Good Place for Women?
The settlement requires Rent-A-Center to offer 10 percent of job vacancies during the first 15 months to women who had been fired or rejected for jobs because of their sex. Will they want to return? Approximately 30 percent of the workers in the rent-to-own industry are women. In September, Rent-A-Center’s percentage was 9.1 percent. It’s often tough, physical work, leading some HR experts to predict there will always be fewer women than men interested.

 

Sedey disagrees.

“The notion that women don’t want these jobs is based on stereotypes of what women can and will do,” she says. “Most women need to make a living and they will do what it takes to do the job. At the end of this, when the company has done everything it needs to do to get the message out that it’s hard work but women will be given a fair shot, you’ll see women working in this company in hugely greater numbers than in the past.”

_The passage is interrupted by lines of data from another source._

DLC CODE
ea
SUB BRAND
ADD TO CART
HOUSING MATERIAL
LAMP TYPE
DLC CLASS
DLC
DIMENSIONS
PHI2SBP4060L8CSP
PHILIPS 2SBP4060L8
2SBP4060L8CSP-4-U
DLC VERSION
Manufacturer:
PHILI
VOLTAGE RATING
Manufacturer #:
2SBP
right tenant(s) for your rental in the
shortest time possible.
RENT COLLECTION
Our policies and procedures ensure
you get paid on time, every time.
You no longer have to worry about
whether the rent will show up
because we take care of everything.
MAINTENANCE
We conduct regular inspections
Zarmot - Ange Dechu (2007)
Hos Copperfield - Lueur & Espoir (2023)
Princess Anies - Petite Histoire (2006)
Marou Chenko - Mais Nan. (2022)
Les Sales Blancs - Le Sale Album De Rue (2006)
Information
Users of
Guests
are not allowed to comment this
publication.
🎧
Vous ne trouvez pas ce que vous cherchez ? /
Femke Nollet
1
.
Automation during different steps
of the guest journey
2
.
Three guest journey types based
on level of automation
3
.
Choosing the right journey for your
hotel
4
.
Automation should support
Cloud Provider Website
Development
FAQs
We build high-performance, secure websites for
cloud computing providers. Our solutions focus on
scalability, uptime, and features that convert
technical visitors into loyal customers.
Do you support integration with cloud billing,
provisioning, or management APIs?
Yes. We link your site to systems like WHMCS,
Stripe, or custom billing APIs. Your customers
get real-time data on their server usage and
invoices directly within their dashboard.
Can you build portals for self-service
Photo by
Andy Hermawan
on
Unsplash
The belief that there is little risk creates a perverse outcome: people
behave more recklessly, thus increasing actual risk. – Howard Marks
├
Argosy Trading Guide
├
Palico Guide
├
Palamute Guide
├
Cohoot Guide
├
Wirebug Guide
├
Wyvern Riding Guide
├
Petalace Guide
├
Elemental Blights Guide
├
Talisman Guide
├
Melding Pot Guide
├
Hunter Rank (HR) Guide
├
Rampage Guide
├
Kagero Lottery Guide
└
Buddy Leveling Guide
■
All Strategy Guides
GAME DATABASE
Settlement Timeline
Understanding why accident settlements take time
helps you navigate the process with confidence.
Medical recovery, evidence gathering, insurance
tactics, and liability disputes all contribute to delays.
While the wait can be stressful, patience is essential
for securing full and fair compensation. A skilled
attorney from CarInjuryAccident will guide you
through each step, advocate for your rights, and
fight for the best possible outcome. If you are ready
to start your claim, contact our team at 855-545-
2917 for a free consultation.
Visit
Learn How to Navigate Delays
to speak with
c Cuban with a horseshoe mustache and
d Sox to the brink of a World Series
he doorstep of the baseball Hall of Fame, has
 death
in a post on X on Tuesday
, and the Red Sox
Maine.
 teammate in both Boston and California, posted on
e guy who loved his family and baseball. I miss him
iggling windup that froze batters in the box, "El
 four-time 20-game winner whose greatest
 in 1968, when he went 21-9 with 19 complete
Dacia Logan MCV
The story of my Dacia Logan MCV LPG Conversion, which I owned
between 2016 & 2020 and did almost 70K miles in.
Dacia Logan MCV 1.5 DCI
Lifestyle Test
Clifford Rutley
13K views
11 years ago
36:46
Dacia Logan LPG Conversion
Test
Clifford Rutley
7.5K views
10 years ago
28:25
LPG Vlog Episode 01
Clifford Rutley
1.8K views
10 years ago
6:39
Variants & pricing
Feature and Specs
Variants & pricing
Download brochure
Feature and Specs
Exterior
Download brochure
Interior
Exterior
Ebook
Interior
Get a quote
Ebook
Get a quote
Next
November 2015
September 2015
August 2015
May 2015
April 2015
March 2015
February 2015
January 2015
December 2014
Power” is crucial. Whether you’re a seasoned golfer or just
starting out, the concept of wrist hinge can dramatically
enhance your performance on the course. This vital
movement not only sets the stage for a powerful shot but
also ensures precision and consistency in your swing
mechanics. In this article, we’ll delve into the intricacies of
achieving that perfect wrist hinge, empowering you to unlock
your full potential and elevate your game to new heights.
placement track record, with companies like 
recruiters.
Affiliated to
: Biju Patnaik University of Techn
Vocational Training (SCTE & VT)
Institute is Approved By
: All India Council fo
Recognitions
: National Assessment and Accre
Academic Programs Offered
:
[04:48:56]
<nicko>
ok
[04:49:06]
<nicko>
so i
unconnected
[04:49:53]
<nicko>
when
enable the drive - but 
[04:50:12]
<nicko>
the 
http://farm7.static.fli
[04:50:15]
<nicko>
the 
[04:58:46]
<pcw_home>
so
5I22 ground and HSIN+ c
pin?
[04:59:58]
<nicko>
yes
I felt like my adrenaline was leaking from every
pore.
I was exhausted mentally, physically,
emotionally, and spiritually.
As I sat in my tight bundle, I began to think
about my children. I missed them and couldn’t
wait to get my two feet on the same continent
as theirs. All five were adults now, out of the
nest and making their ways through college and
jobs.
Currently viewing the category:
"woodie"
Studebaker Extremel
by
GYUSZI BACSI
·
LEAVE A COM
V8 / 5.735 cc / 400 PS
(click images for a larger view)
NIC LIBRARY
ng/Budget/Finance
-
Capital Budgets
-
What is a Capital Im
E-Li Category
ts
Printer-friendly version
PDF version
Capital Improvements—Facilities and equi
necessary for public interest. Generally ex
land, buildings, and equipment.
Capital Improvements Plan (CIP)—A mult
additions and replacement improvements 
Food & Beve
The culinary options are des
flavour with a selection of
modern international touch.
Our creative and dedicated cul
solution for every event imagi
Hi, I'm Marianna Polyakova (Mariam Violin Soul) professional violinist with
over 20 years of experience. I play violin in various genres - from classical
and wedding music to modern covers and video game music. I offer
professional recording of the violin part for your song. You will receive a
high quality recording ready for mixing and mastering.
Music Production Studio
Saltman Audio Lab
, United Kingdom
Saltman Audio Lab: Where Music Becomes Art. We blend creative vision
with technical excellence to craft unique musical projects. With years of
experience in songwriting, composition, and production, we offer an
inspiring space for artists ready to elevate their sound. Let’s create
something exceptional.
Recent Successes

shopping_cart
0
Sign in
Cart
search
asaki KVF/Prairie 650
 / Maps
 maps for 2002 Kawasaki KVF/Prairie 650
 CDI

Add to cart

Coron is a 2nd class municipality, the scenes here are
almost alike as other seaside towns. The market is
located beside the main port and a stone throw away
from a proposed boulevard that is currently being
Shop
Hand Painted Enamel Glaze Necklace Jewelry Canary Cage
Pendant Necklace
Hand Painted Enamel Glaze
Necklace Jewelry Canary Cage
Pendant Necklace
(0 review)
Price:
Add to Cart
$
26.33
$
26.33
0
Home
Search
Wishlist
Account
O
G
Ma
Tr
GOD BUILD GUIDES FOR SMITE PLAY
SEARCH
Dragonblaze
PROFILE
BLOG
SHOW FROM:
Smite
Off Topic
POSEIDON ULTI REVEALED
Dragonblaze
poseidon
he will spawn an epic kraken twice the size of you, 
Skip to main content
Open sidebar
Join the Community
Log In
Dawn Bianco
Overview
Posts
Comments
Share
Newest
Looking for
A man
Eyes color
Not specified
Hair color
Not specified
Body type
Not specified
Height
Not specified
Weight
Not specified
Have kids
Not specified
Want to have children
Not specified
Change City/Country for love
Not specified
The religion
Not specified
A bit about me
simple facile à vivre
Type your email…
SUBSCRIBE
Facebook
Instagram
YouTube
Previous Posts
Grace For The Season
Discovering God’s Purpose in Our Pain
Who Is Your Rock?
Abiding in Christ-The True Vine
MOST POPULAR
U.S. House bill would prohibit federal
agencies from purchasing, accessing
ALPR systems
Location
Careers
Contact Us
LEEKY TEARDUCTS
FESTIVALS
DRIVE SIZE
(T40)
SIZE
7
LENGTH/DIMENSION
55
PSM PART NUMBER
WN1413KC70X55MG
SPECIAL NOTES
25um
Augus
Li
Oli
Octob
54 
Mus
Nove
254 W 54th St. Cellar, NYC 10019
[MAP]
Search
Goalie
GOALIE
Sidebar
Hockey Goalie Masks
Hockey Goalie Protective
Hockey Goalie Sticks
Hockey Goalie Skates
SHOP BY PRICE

Adds Harper: “I have spoken to hundreds who loved that job. They saw it as a chance to succeed on their own merits. The pay and benefits are good, and without a college degree you can pull down $60,000 to $70,000. It’s a terrific option for certain women.”

 

Indications are Harper is right. The money is too good and growth opportunities too attractive for women not to want back in what promises to be a gender-neutral environment. Even plaintiffs in the lawsuits like Robin Yeubanks and Diana Albrecht, prohibited from returning by the agreement, say they would welcome the chance.

Meanwhile, some women currently working at Rent-A-Center, like Ramona Jeffries, speak with pride of Fadel and the company’s responsiveness. “I’m too new to know what the prior events were,” says Jeffries, who joined the company in June 2001 and has since been promoted to store manager in Defiance, Ohio. “It’s unfortunate if there were problems in the company in the past, but Rent-A-Center is trying to take care of it. The company should be commended for dealing with things quickly.”

 

Keith Carrico, PHR, formerly HR head at rent-to-own chain Rent One and now an industry HR consultant in St. Louis, says though signs are positive and Fadel is sincere, it remains to be seen if he can turn his rhetoric into reality. “They’re saying, ‘It’s our intention to change; we really didn’t understand the importance of HR, and now we’re going to show we do.’ We’ll have to wait to see if the new HR VP really is given a respected position at the table. Are they getting rid of store managers who don’t want women? Are they changing the way they hire and supervise? If they take a positive attitude and follow through, they’ll be successful. If they’re saying one thing and doing another, we’re going to hear from them again.

 

“Right now, everyone in the industry is waiting to see how it flushes out.”


Robert J. Grossman, a contributing editor of HR Magazine, is a lawyer and a professor of management studies at Marist College in Poughkeepsie, N.Y.